My nan was an incredibly calm lady and enjoyed life’s simple pleasures. She and I would share the fold-out bed, and D- would sleep alongside it, cocooned in a mass of brown and orange sleeping bags.  Nan always slept with the curtains, “open a crack to let the light in,” and my memories of those hazy mornings are always of the first dawn glow, projected on the wall above us. When she became aware that I was no longer sleeping, we would often lie and talk, listening for the tell-tale sounds from downstairs of Granddad making breakfast.

One year, we went down for the May Day weekend, and – being the curious child that I was – I asked Nan what May Day was all about. As we lay there, chattering in hushed tones and drinking in the early morning light, she painted the most wonderful picture for me. She told me about her childhood in one of the nearby villages. She spoke of the floats pulled by shire-horses, made from spring-time petals. She told me how she and her friends would dance around the May Pole, weaving patterns on the wood with their brightly coloured ribbons.  She spoke of watching the older girls compete to be crowned the May Queen, and of how everyone in the village would be out in force, singing songs and making merry.

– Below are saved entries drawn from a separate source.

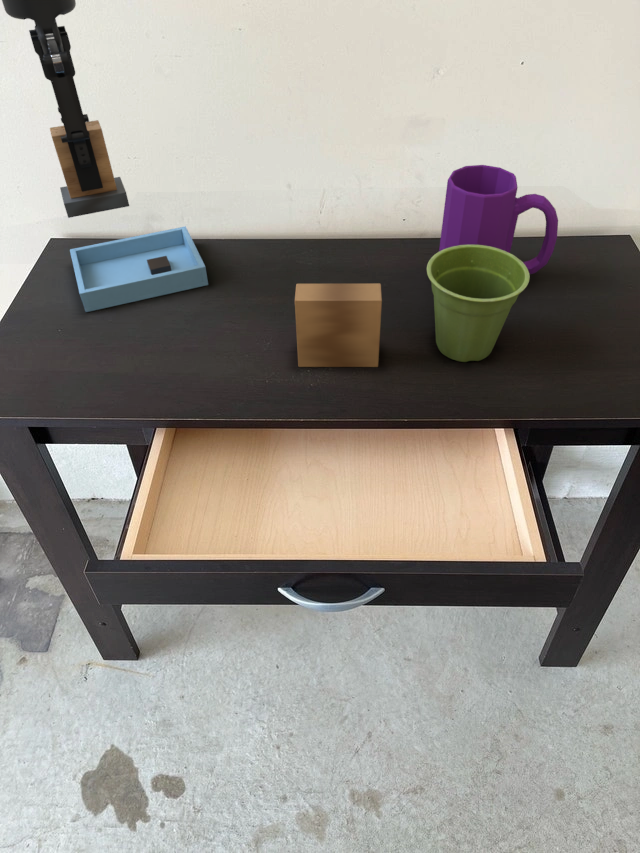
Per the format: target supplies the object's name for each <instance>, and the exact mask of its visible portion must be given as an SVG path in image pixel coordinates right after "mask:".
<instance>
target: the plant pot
mask: <svg viewBox="0 0 640 853" xmlns="http://www.w3.org/2000/svg"><path fill="white" fill-rule="evenodd" d="M523 262H524V261H522V260H521V259H520V258H518V257H517V256H516V255H514V254H513V253H511V252H510V253H508V252H506V251H504V250H501V249H498V248H494V247H490V246H484V245H458V246H453V247H449V248H446V249H444V250H441V251H439V250H438V251H437V252H436V253H434V255H432V256H431V257H430V259H429V260H428V262H427V264H426V275H427V277H428V279H429V281H430V283H431V284H430V285H431V292H432V295H433V307H434V308H433V310H434V323H435V324H434V327H435V328H434V330H435V344H436V346H437V349H438V350H439V352H440V353H441V354H442V355H443V356H445V357H447V358H448V359H451V360H454V361H456V362H460V363H467V362H474V361H475V362H479V361H482V360H484V359H487V357H489V356H490V355H491V353H492V351H493V349H494V347H495V345H496V342H497V340H498V338H499V336H500V334H501V331H502V329H503V326H504V325H505V323H506V321H507V318H508V316H509V313H510V312H511V310H512V308H513V305H515V303H516V302H517V299H518V297H519V296H520V294H521V293H522V292H524V291H525V289H526V288H527V287H528V285H529V282H530V279H531V278H530V275H531V274H530V275H529V271H528V269H527V267H526V266H525V264H524V263H523Z"/></svg>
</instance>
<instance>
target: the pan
mask: <svg viewBox="0 0 640 853" xmlns="http://www.w3.org/2000/svg"><path fill="white" fill-rule="evenodd" d="M69 253H70V257H71V261H72V262H71V263H72V267H73V271H74V274H75V279H76V280H75V281H76V284H77V288H78V293H79V296H80V299H81V303H82V305H83V308H84V312H85V313H89V312H94V311H98V310H103V309H106V308H107V309H108V308H112V307H116V306H121V305H124V304H129V303H134V302H139V301H143V300H147V299H151V298H156V297H162V296H166V295H170V294H174V293H179V292H183V291H188V290H192V289H197V288H201V287H205V286H209V281H208V279H209V278H208V275H207V267H206V265H205V263H204V261H203V258H202V256H201V254H200V253H199V250H198V248H197V246H196V245H195V242H194V240H193V238H192V235H191V234H190V232H189V230H188V228H187V226H186V225H185V226H181V227H180V226H179V227H176V228H170V229H165V230H160V231H155V232H149V233H145V234H140V235H136V236H129V237H125V238H120V239H115V240H110V241H104V242H100V243H95V244H91V245H85V246H80V247H75V248H70V249H69ZM162 256H167V258H168V261H169V263H170V265H171V270H172V271H169V272H164V273H160V274H155V275H151V272H150V269H149V267H148V263H147V260H148V259H153V258H158V257H162Z"/></svg>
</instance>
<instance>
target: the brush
mask: <svg viewBox="0 0 640 853" xmlns="http://www.w3.org/2000/svg"><path fill="white" fill-rule="evenodd" d="M85 124H86V127H87V130H88V131H89V134H90V135H89V137H90V141H91V144H92V148H93V152H94V156H95V159H96V163H97V167H98V170H99V174H100V178H101V182H102V185H103V188H100V189H94V190H89V191H83V192H82V190H81V187H80V183H79V180H78V176H77V173H76V170H75V166H74V163H73V159H72V156H71V153H70V149H69V146H68V142H65V143H62V140H61V136H66V131H65V128H64V125H59V126H53V127H49V131H50V135H51V139H52V142H53V146H54V149H55V152H56V155H57V156H56V157H57V159H58V161H59V165H60V168H61V171H62V172H61V173H62V175H63V178H64V182H65V184H66V186H61V187H59V188H60V193H61V197H62V201H63V206H64V209H65V212H66V214H67V218H68V219H71V218H75V217H79V216H80V217H81V216H86V215H90V214H91V215H92V214H95V213H100V212H101V213H103V212H106V211H107V212H108V211H111V210H117V209H123V208H127V207H130V202H129V198H128V195H127V191H126V188H125V186H124V183H123V181H122V177H121V176H117V177H115V176H114V172H113V169H112V165H111V160H110V156H109V153H108V148H107V144H106V140H105V137H104V133H103V129H102V126H101V124H100V121H99V119H98V120H97V119H96V120H89V122H85Z"/></svg>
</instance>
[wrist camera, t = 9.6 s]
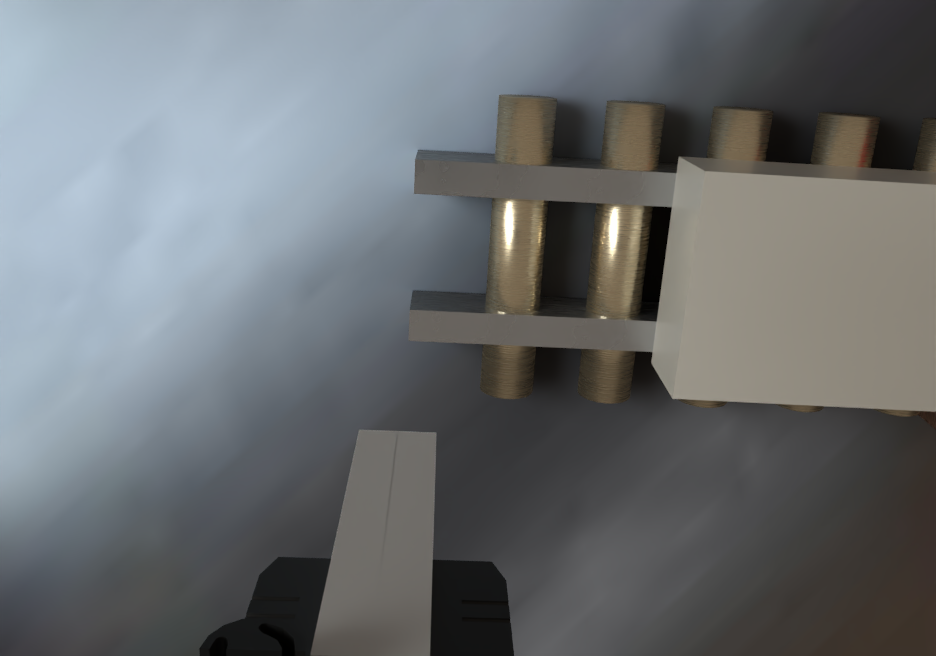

That wonderful shade of golden light which shone on us that morning as Nan recalled her youth will always conjure images of simpler times for me, and though I didn’t live them, I feel as though I can remember them. May Day, as a result is something of a special holiday for me…

And being up to watch the dawn creep through the curtains, just like that day all those years ago, was something of a real treat.